### [DOCUMENT SEGMENT]
The outbreak of coronavirus disease 2019 (COVID‐19) in December 2019 in Wuhan, China, rapidly became a pandemic across the world, including the USA. Since March 2020, we started to receive peripheral blood smear review consults for patients who were admitted with COVID‐19. We reviewed 15 peripheral blood smears from the 15 most recently admitted patients Table I. These patients ranged in age from 26 to 90 years and included eight males and seven females. The reasons for peripheral blood smear consult were primarily concerns for haemolysis (nine of the 15 cases), followed by anaemia, thrombocytopenia and pancytopenia.

### [RECORD EXTRACTS]
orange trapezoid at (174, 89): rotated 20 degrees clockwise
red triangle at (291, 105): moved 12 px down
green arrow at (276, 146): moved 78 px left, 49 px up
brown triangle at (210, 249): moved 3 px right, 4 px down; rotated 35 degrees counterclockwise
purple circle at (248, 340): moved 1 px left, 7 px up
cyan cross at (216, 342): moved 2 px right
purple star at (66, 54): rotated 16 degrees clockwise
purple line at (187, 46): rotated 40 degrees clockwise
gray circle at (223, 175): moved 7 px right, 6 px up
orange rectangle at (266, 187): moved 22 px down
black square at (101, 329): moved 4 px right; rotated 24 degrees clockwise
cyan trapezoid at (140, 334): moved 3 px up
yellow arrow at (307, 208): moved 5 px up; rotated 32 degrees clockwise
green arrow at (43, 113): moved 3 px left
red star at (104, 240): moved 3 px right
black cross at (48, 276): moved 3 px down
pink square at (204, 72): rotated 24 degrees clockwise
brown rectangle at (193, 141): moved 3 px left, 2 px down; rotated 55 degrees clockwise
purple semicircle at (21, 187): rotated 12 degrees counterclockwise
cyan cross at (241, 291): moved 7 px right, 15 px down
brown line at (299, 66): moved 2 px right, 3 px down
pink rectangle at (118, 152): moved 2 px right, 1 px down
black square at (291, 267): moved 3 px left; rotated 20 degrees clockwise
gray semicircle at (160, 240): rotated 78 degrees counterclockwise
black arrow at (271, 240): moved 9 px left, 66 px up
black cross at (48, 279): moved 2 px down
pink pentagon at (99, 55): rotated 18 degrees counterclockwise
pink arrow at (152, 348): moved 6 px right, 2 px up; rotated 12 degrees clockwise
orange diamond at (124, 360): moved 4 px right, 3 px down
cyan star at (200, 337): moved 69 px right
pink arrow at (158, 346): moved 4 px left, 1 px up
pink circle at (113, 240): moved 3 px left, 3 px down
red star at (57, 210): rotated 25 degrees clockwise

### [WHAT THE TASK ASKS]
Reproduce the COVID-19 blood smear text word for word from "The outbreak of" to "thrombocytopenia and pancytopenia.".

### [RESPONSE TO THE TASK]
The outbreak of coronavirus disease 2019 (COVID‐19) in December 2019 in Wuhan, China, rapidly became a pandemic across the world, including the USA. Since March 2020, we started to receive peripheral blood smear review consults for patients who were admitted with COVID‐19. We reviewed 15 peripheral blood smears from the 15 most recently admitted patients Table I. These patients ranged in age from 26 to 90 years and included eight males and seven females. The reasons for peripheral blood smear consult were primarily concerns for haemolysis (nine of the 15 cases), followed by anaemia, thrombocytopenia and pancytopenia.